By Peter Lindfield, published in the Telegraph-Journal 17th July 2012
With the failure of the European Union still a possibility, a furious debate continues in Europe over whether fiscal austerity – higher taxes and less spending – helps or obstructs growth. To opponents of fiscal austerity, recent events in Europe have thoroughly discredited that idea. A similar debate rages in Canada, with the critical exception that the pro-austerity contingent would rather take out memberships in Greenpeace than approve tax increases.
The outcome of the November 2012 election in the U.S. will have profound implications for Canadians. Many Democrats, including President Obama, are on record as wanting to assist state and local governments to sustain their current levels of public expenditures, which have been reduced by 6.4 per cent since its 2008 peak.
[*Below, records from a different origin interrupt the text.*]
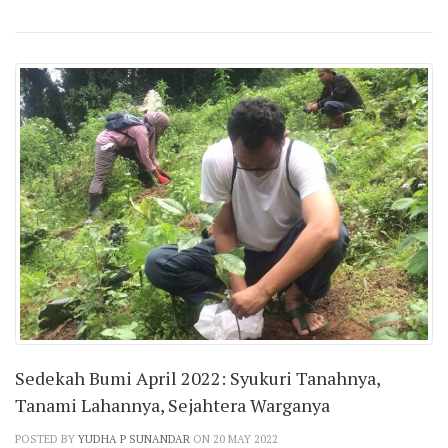
Sedekah Bumi April 2022: Syukuri Tanahnya,
Tanami Lahannya, Sejahtera Warganya
POSTED BY
YUDHA P SUNANDAR
ON 20 MAY 2022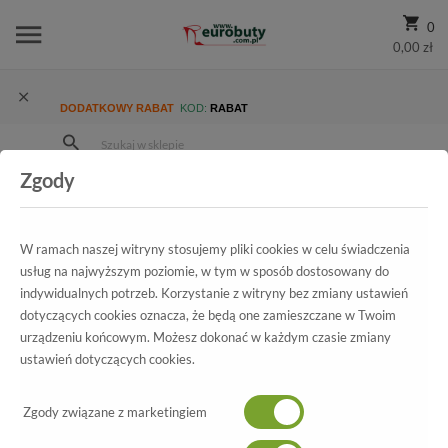
0
0,00 zł
DODATKOWY RABAT
KOD:
RABAT
Zgody
Strona Główna
Wszystkie produkty
Damskie
Kolekcja damska
Oficerki
Klapki Carinii B3950-G34-000-000-C34 Biały
W ramach naszej witryny stosujemy pliki cookies w celu świadczenia
usług na najwyższym poziomie, w tym w sposób dostosowany do
indywidualnych potrzeb. Korzystanie z witryny bez zmiany ustawień
dotyczących cookies oznacza, że będą one zamieszczane w Twoim
Wszystkie produkty
urządzeniu końcowym. Możesz dokonać w każdym czasie zmiany
ustawień dotyczących cookies.
Klapki Carinii
B3950-G34-000-000-C34 Biały
Zgody związane z marketingiem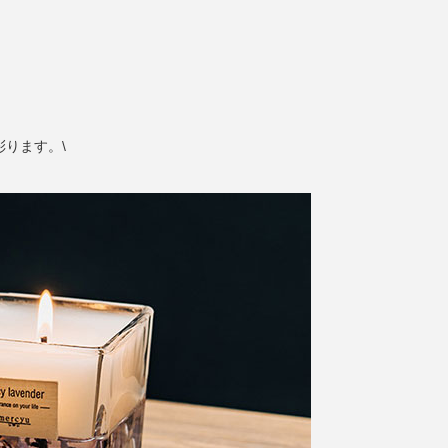
ります。\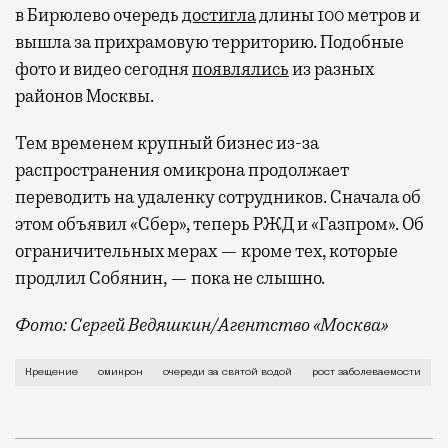
в Бирюлево очередь
достигла
длины 100 метров и
вышла за прихрамовую территорию. Подобные
фото и видео сегодня
появлялись
из разных
районов Москвы.
Тем временем крупный бизнес из-за
распространения омикрона продолжает
переводить на удаленку сотрудников. Сначала об
этом объявил «Сбер», теперь РЖД и «Газпром». Об
ограничительных мерах — кроме тех, которые
продлил Собянин, — пока не слышно.
Фото: Сергей Ведяшкин/Агентство «Москва»
Праздник Крещения в этом году крайне неудачно сме
Крещение
омикрон
очереди за святой водой
рост заболеваемости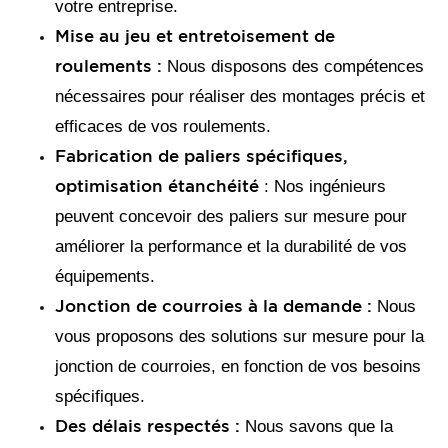
votre entreprise.
Mise au jeu et entretoisement de
roulements :
Nous disposons des compétences
nécessaires pour réaliser des montages précis et
efficaces de vos roulements.
Fabrication de paliers spécifiques,
optimisation étanchéité
: Nos ingénieurs
peuvent concevoir des paliers sur mesure pour
améliorer la performance et la durabilité de vos
équipements.
Jonction de courroies à la demande :
Nous
vous proposons des solutions sur mesure pour la
jonction de courroies, en fonction de vos besoins
spécifiques.
Des délais respectés :
Nous savons que la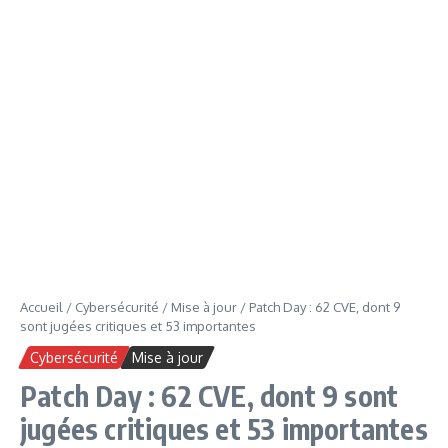
Accueil
/
Cybersécurité
/
Mise à jour
/
Patch Day : 62 CVE, dont 9
sont jugées critiques et 53 importantes
Cybersécurité
Mise à jour
Patch Day : 62 CVE, dont 9 sont
jugées critiques et 53 importantes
Most Republicans have rejected that idea.
Many Democrats also want to take advantage of the combination of historically low government borrowing rates and historically high unemployment to fund infrastructure projects. With bond yields at an all-time low, a unique opportunity exists to borrow and invest productively to rebuild and make much-needed repairs to roads, bridges, tunnels and water filtration systems. Projects such as these would send as many as 600,000 state and local workers back to work. President Obama has repeatedly made the argument that borrowing now would simply accelerate payments that Americans know will need to be made in the near future. Even though the economic outcome of the use of more public capital is identical to the outcome using more private capital – each promotes growth – most Republicans reject that idea.
In Canada, the federal government has approached cost-cutting more moderately. Some reductions in federal government services and oversight, notably in environmental protection, could be seen as driven more by political ideology than by economics. But fiscal prudence is still the hallmark of this government. Prime Minister Harper and Finance Minister Flaherty consistently have made it clear that they believe that growth and prosperity are most effectively promoted by long-term deficit reduction that does not drag the economy into a tailspin in the near-term.
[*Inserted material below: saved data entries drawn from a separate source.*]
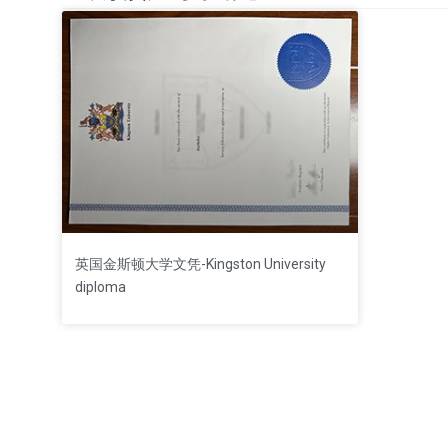
英国金斯顿大学文凭-Kingston University
diploma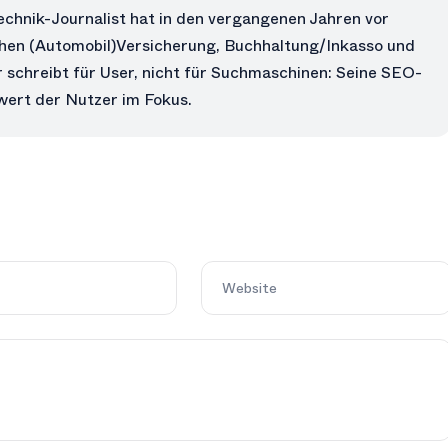
echnik-Journalist hat in den vergangenen Jahren vor
chen (Automobil)Versicherung, Buchhaltung/Inkasso und
 schreibt für User, nicht für Suchmaschinen: Seine SEO-
ert der Nutzer im Fokus.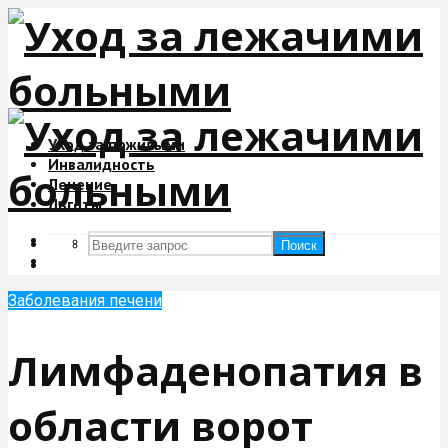
Уход за пожилыми
Инвалидность
Лечение
Льготы
Поиск
Поиск
Заболевания печени
Лимфаденопатия в
области ворот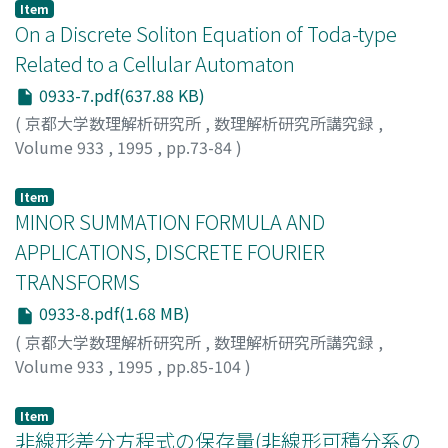
Item
On a Discrete Soliton Equation of Toda-type
Related to a Cellular Automaton
0933-7.pdf(637.88 KB)
(
京都大学数理解析研究所
,
数理解析研究所講究録
,
Volume 933
,
1995
,
pp.73-84
)
TAKAHASHI, Daisuke
;
MATSUKIDAIRA, Junta
Item
MINOR SUMMATION FORMULA AND
APPLICATIONS, DISCRETE FOURIER
TRANSFORMS
0933-8.pdf(1.68 MB)
(
京都大学数理解析研究所
,
数理解析研究所講究録
,
Volume 933
,
1995
,
pp.85-104
)
ISHIKAWA, MASAO
;
WAKAYAMA, MASATO
;
石川, 雅雄
;
若
山, 正人
;
イシカワ, マサオ
;
ワカヤマ, マサト
Item
非線形差分方程式の保存量(非線形可積分系の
In Canada as in the U.S., a short-term jobs program that involves more spending on infrastructure would leave governments at all levels in a better fiscal position going forward. The low cost of borrowing means that it makes sense to move up planned maintenance projects, speed up the process to replace obsolete military equipment and partner with the provinces on their infrastructure needs. All of this would serve to help Canadian households rebuild their balance sheets. The fundamental obstacle to such a job-creation scheme is political, not economic.
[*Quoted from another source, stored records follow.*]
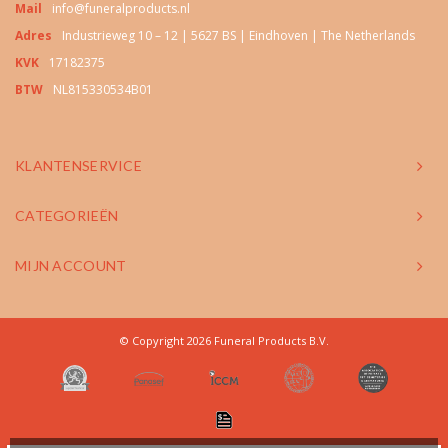
Mail
info@funeralproducts.nl
Adres
Industrieweg 10 – 12 | 5627 BS | Eindhoven | The Netherlands
KVK
17182375
BTW
NL815330534B01
KLANTENSERVICE
CATEGORIEËN
MIJN ACCOUNT
© Copyright 2026 Funeral Products B.V.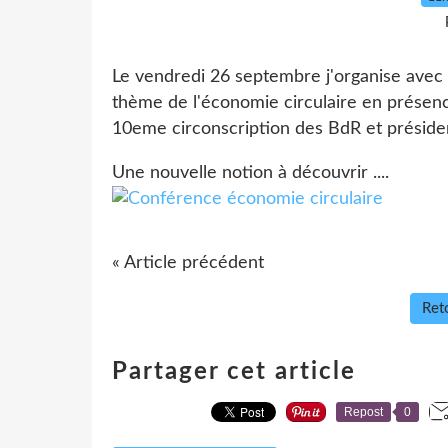
Le vendredi 26 septembre j'organise avec
thème de l'économie circulaire en présen
10eme circonscription des BdR et présiden
Une nouvelle notion à découvrir ....
« Article précédent
Reto
Partager cet article
Repost
0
The New Brunswick government can’t drive growth through unilateral infrastructure development because this province doesn’t have the fiscal headroom for additional borrowing to undertake large-scale public investment. The New Brunswick net public debt approached $9.5 billion at March 2011, an increase of $1 billion in that fiscal year. More worrisome, the province’s debt service cost was more than $640 million. Credit rating agencies are poised to downgrade New Brunswick’s credit rating if fiscal restructuring measures are not sustained, at least in the near term.
Continued cost pressures on health and social programs and the prolonged effects of the economic slowdown were major contributing factors to the debt increase. While government has gained some traction to reduce the rising costs of health care and education, they continue to exact a substantial toll on public expenditures, and there are no structural solutions in sight. And the shock of the 2007-2009 financial crisis still reverberates in the U.S. economy, New Brunswick’s largest export market.
In New Brunswick, the fundamental obstacle to a major government-led job-creation initiative is economic, not political. So whether New Brunswick can achieve consistent robust economic growth in the near term may depend on whether Obama can maintain his grip on the Executive branch.